La réflexion de ces deux journées s’est prolongée lors des ateliers. Différents aspects de la liberté en Église ont été abordés : créativité liturgique, mouvements et fraternités ecclésiaux, liberté d’expression, lectures bibliques, défis posés par les techniques médicales, par la recherche scientifique, le dialogue œcuménique,…
L’après-midi du lundi s’est achevée avec une prière d’intercession en faveur des victimes de la guerre en Ukraine. Avant cet office, Nikita Grigorov et Romain Sigov, venus récemment de Kiev, ont partagé un témoignage sur les souffrances subies au quotidien par les Ukrainiens.
Au cours de la soirée suivante, Cyrille Sollogoub, président de l’ACER-MJO, a animé une séance de réflexion autour de l’histoire et des missions de la Fraternité orthodoxe. À l’issue des différentes prises de parole, il est clairement apparu que la Fraternité doit rester cet espace amical de dialogue et d’unité qui rassemble les fidèles issus de différentes juridictions et qui permet de rencontrer, voire d’interpeller, les évêques, dans un contexte plus large que celui des diocèses.

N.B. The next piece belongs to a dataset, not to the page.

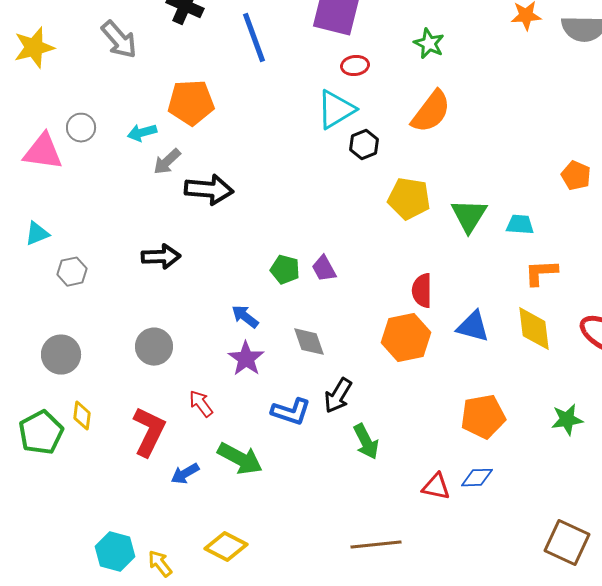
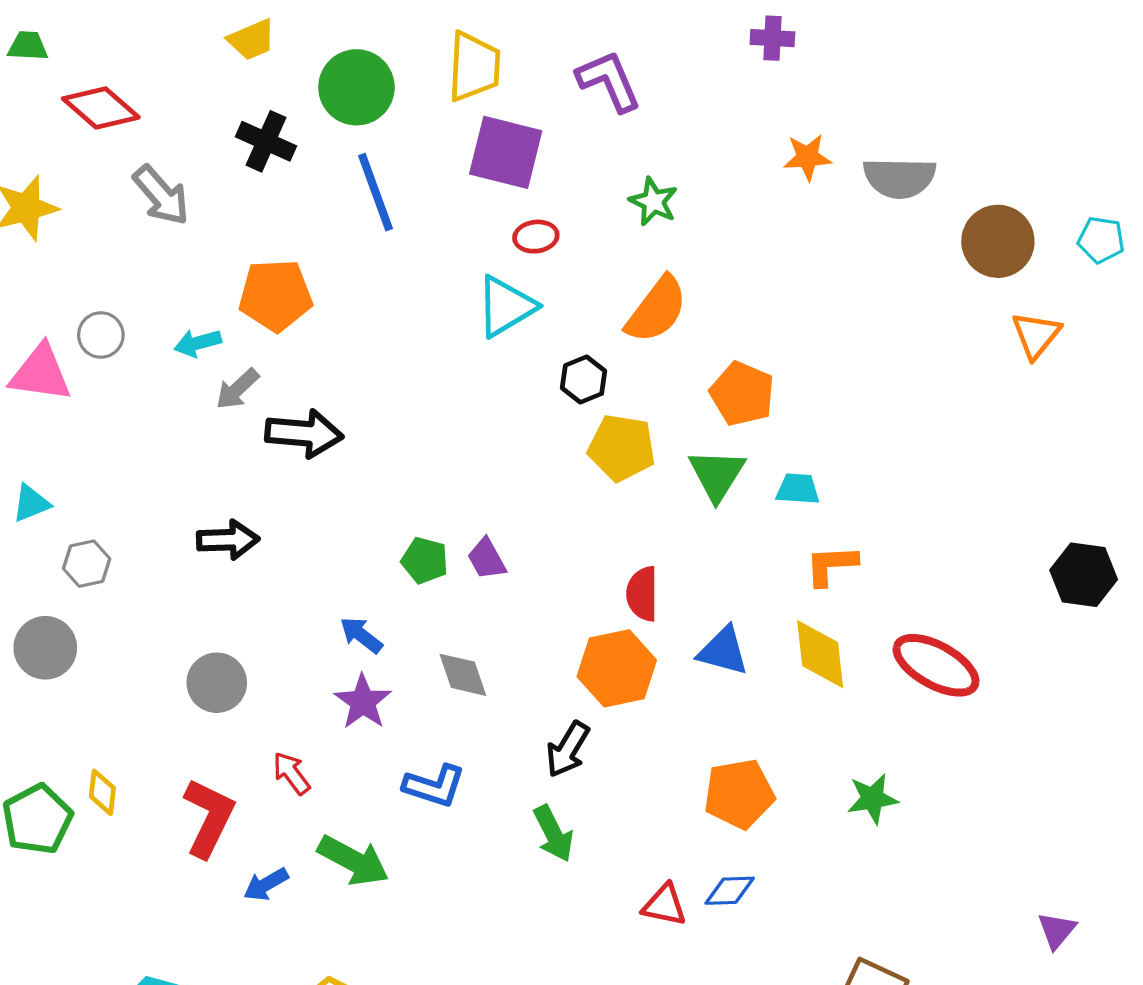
black hexagon: (364, 145) -> (584, 379), moved
orange pentagon: (576, 176) -> (742, 394), moved, size x1.4
gray circle: (61, 355) -> (45, 648), moved
black arrow: (338, 396) -> (568, 749), moved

La dernière matinée a été marquée par la célébration de l’Eucharistie en présence du métropolite Dimitrios qui a alors rappelé l’importance du témoignage chrétien par la liturgie. Puis, le père Christophe D’Aloisio, ecclésiologue enseignant à l’institut orthodoxe de Bruxelles et l’UCLouvain, a pris la parole pour évoquer les fondements sotériologiques de la liberté en Christ et revenir sur les éléments de sagesse de ce monde qui ont été – et pourraient encore être – intégrés par l’Église pour poursuivre sa mission dans le monde. Après un temps d’échange entre les membres de l’auditoire et les évêques présents, le métropolite Joseph est venu apporter une parole de conclusion. Il a évoqué la liberté intérieure accessible au chrétien, même lorsqu’il se trouve dans des situations extrêmes d’oppression ou de captivité.
Suite aux crises successives de ces dernières années, ce rassemblement était particulièrement attendu et l’ensemble du congrès a manifesté un enthousiasme fervent ainsi qu’un réel désir d’unité. Plus que jamais, si elle veut perdurer et porter du fruit, la présence orthodoxe en Europe occidentale doit s’ouvrir au monde occidental et sortir des ornières ethniques ou moralistes dans lesquelles elle s’enferme trop souvent. L’expérience d’une unité vécue autour du calice eucharistique, malgré un contexte qui pousse à la division – voire à la haine – reste le meilleur point de départ d’un témoignage d’une vie en Église authentique, enracinée dans l’unique nécessaire. Ce genre d’évènements révèle l’existence, en Occident, d’une vie ecclésiale en quête d’unité. Une telle expérience fraternelle est appelée à croître et peut devenir une base solide pour construire une organisation canonique unifiée.